April 20, 2024

Harvard’s sugar daddy

Scientists collaborated with the sugar industry in the 1960s to dismiss health concerns.

Harvard nutrition researchers in the 1960s were suborned by the sugar industry to deflect the attention of the public away from its baneful role in chronic disease, claim hard-hitting articles in JAMA released this week.

Based on studies of the archives of the Sugar Research Foundation (SRF), researchers found that in the early 1960s three Harvard scientists were paid US$6,500 (about $50,000 in today’s dollars) to write a review of research into the role of sugar and fat in heart disease. The sugar industry selected the papers and the resulting two-part review, published in the New England Journal of Medicine, minimized the role of sugar and painted saturated fat as the villain. Its conclusion was that “there was ‘no doubt’ that the only dietary intervention required to prevent CHD was to reduce dietary cholesterol and substitute polyunsaturated fat for saturated fat in the American diet.” The SRF’s intimate involvement in the study was not disclosed.
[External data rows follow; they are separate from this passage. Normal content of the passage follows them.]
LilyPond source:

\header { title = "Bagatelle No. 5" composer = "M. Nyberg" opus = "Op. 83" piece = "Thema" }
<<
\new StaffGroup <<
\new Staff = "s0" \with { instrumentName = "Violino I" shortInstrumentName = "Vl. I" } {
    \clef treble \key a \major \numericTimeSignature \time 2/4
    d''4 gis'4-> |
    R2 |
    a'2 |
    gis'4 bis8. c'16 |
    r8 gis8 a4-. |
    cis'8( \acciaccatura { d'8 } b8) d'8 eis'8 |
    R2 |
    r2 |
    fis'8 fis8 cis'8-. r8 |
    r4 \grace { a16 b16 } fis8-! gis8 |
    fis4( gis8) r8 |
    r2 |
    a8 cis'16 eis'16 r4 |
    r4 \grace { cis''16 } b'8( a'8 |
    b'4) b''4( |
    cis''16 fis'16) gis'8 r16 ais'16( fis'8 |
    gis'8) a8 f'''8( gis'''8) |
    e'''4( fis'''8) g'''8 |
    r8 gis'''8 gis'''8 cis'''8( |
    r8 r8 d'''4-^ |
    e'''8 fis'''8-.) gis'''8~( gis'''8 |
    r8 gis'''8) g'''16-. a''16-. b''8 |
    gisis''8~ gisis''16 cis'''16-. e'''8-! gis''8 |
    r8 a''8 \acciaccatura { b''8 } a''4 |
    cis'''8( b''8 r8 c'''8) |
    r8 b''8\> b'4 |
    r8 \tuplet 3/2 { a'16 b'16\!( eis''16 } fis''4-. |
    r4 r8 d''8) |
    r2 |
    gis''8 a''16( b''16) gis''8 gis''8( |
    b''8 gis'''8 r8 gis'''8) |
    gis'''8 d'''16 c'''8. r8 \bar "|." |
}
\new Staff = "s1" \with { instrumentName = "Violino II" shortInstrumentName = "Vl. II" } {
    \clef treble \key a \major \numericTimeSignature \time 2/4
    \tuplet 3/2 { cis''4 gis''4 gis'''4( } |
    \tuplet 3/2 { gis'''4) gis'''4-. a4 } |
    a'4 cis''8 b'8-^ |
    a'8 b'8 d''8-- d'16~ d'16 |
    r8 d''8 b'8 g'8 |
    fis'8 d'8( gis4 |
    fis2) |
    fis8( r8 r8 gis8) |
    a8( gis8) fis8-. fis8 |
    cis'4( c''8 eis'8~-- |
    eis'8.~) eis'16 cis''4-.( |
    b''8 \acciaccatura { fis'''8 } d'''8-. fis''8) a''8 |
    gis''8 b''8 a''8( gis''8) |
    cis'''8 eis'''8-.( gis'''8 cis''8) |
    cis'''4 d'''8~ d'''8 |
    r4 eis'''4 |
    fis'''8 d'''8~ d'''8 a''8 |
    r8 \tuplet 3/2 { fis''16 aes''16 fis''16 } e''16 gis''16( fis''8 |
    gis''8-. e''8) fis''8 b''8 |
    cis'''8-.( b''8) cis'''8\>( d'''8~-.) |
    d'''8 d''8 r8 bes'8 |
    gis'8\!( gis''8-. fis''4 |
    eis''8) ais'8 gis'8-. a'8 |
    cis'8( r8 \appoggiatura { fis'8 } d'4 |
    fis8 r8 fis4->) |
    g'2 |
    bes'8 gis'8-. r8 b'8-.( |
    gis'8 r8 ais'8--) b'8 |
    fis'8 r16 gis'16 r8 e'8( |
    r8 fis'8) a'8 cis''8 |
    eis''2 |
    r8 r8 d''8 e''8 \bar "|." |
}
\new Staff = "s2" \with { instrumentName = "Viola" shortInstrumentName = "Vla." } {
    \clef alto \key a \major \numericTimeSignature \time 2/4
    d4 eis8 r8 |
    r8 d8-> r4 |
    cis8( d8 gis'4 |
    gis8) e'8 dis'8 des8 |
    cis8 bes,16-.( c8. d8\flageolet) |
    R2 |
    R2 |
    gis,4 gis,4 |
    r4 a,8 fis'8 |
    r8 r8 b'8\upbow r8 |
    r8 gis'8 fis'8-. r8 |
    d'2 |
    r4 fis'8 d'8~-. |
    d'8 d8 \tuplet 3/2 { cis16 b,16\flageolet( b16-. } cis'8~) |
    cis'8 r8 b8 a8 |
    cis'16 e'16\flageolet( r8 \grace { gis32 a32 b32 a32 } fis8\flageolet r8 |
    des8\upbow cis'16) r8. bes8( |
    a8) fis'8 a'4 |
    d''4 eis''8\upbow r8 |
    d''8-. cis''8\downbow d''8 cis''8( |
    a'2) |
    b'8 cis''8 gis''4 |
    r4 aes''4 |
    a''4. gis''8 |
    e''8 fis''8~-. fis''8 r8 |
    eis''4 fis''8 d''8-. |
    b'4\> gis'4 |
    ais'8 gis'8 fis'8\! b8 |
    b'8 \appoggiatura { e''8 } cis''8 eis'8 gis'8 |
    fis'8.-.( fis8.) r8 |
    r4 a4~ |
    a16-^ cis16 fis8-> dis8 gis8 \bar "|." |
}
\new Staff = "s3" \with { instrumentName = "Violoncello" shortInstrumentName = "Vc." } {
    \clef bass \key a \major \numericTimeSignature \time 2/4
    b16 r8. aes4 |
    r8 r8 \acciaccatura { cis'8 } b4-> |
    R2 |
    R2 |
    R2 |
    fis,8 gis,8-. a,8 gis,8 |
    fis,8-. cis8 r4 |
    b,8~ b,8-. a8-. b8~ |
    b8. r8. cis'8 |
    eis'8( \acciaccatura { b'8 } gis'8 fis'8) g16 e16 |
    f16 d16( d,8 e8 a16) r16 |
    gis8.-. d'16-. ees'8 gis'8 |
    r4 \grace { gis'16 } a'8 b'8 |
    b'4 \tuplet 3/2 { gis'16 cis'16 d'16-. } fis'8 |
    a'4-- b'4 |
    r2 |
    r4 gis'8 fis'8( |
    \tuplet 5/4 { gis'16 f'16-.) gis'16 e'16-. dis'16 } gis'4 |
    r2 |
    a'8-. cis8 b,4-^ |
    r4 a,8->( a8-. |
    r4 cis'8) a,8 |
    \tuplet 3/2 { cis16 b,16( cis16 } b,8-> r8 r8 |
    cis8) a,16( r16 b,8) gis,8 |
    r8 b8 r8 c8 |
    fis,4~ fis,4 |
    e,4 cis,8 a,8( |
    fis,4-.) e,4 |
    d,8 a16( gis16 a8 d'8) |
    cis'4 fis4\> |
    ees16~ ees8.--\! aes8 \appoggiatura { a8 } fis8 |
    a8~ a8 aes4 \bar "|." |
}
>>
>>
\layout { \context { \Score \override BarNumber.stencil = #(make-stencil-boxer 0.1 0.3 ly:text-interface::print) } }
The links of the scientists to the sugar industry were scandalously close. Dr. Fredrick J. Stare, the chairman of Harvard’s nutrition department at the time, and the senior author of the 1967 research review, was an ad hoc member of the sugar industry’s scientific advisory board.  

This lack of transparency and conflict of interest may have had far-reaching effects. For the next 50 years, nutritionists focused on fighting fat while underestimating the role of sugar in coronary heart disease. For years they warned of the dangers of fat, leading people to eat low-fat, high-sugar foods which have contributed to America’s obesity epidemic.
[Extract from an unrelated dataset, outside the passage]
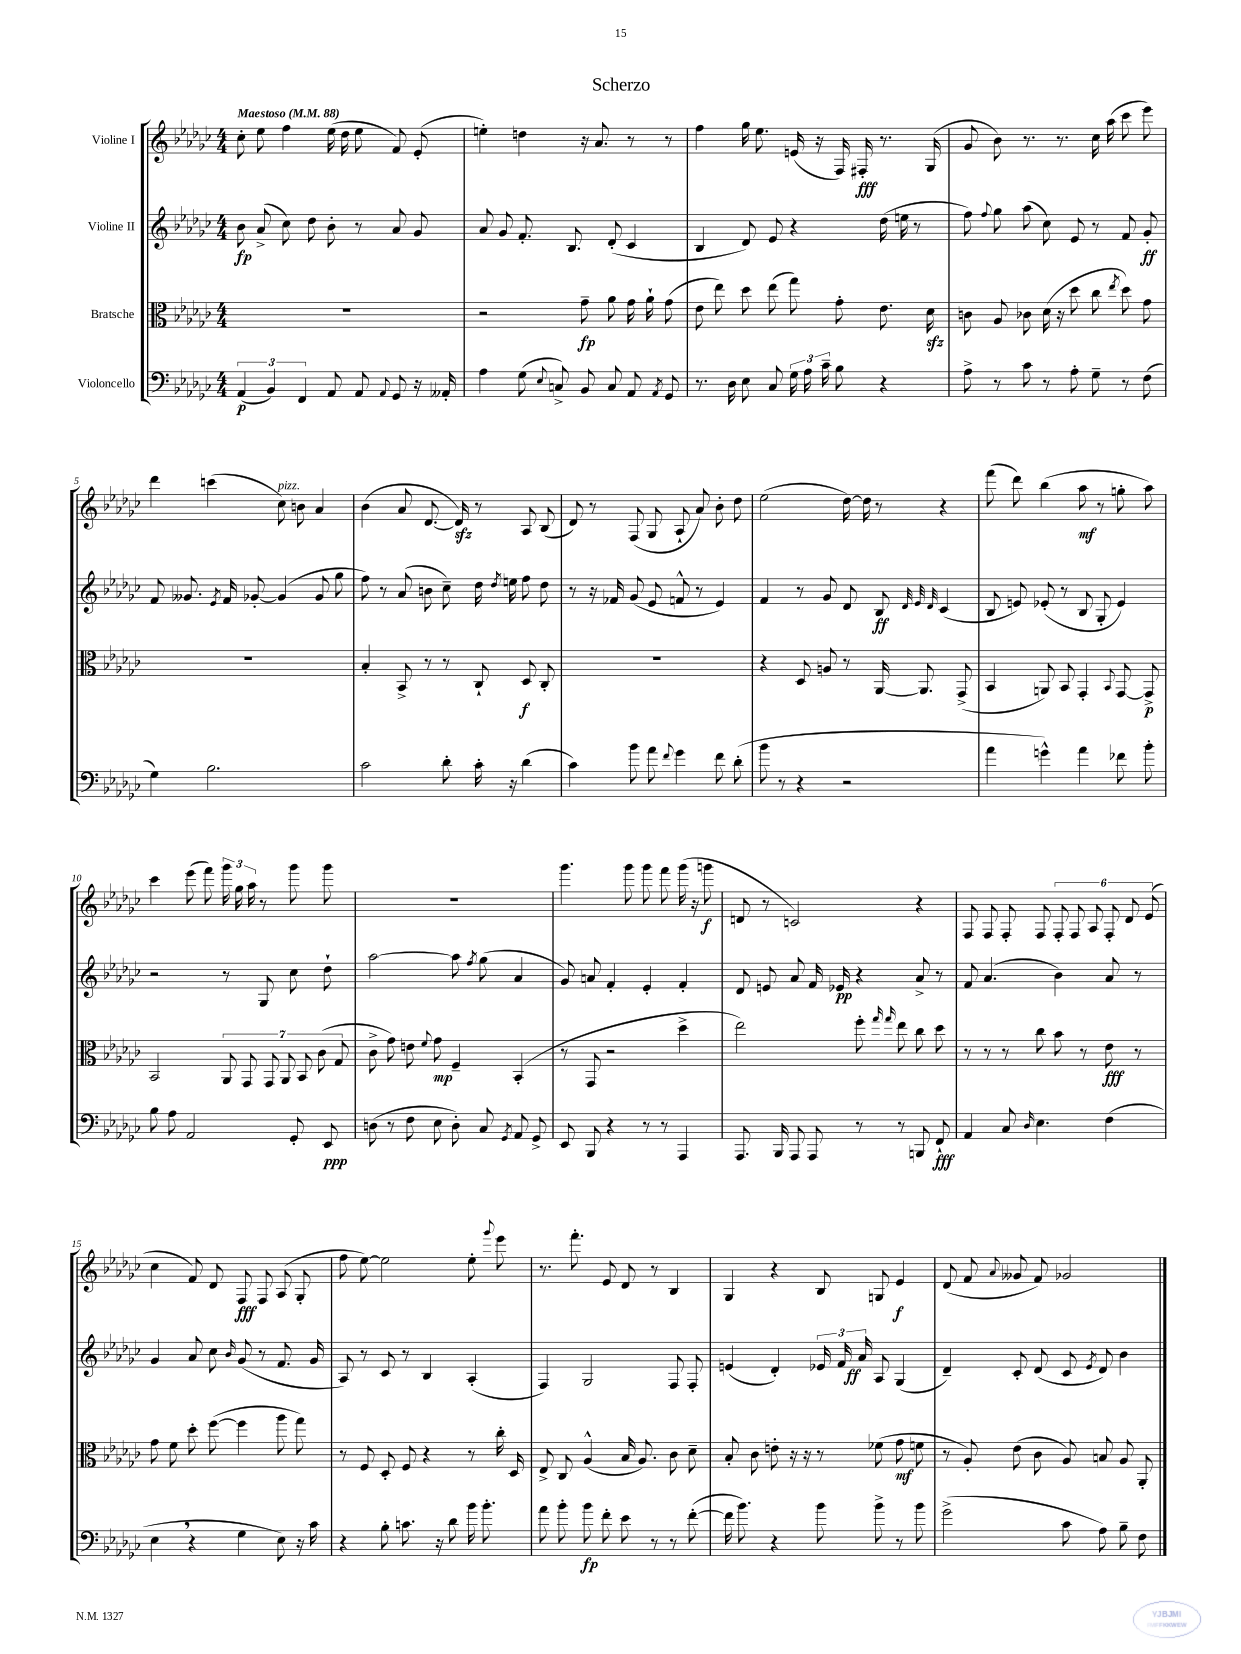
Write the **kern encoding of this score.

In an accompanying editorial, Marion Nestle, of New York University, writes:

The documents leave little doubt that the intent of the industry-funded review was to reach a foregone conclusion. The investigators knew what the funder expected, and produced it. Whether they did this deliberately, unconsciously, or because they genuinely believed saturated fat to be the greater threat is unknown. But science is not supposed to work this way. The documents make this review seem more about public relations than science.

And she concludes:

These authors have done the nutrition science community a great public service by bringing this historical example to light. May it serve as a warning not only to policymakers, but also to researchers, clinicians, peer reviewers, journal editors, and journalists of the need to consider the harm to scientific credibility and public health when dealing with studies funded by food companies with vested interests in the results—and to find better ways to fund such studies and to prevent, disclose, and manage potentially conflicted interests.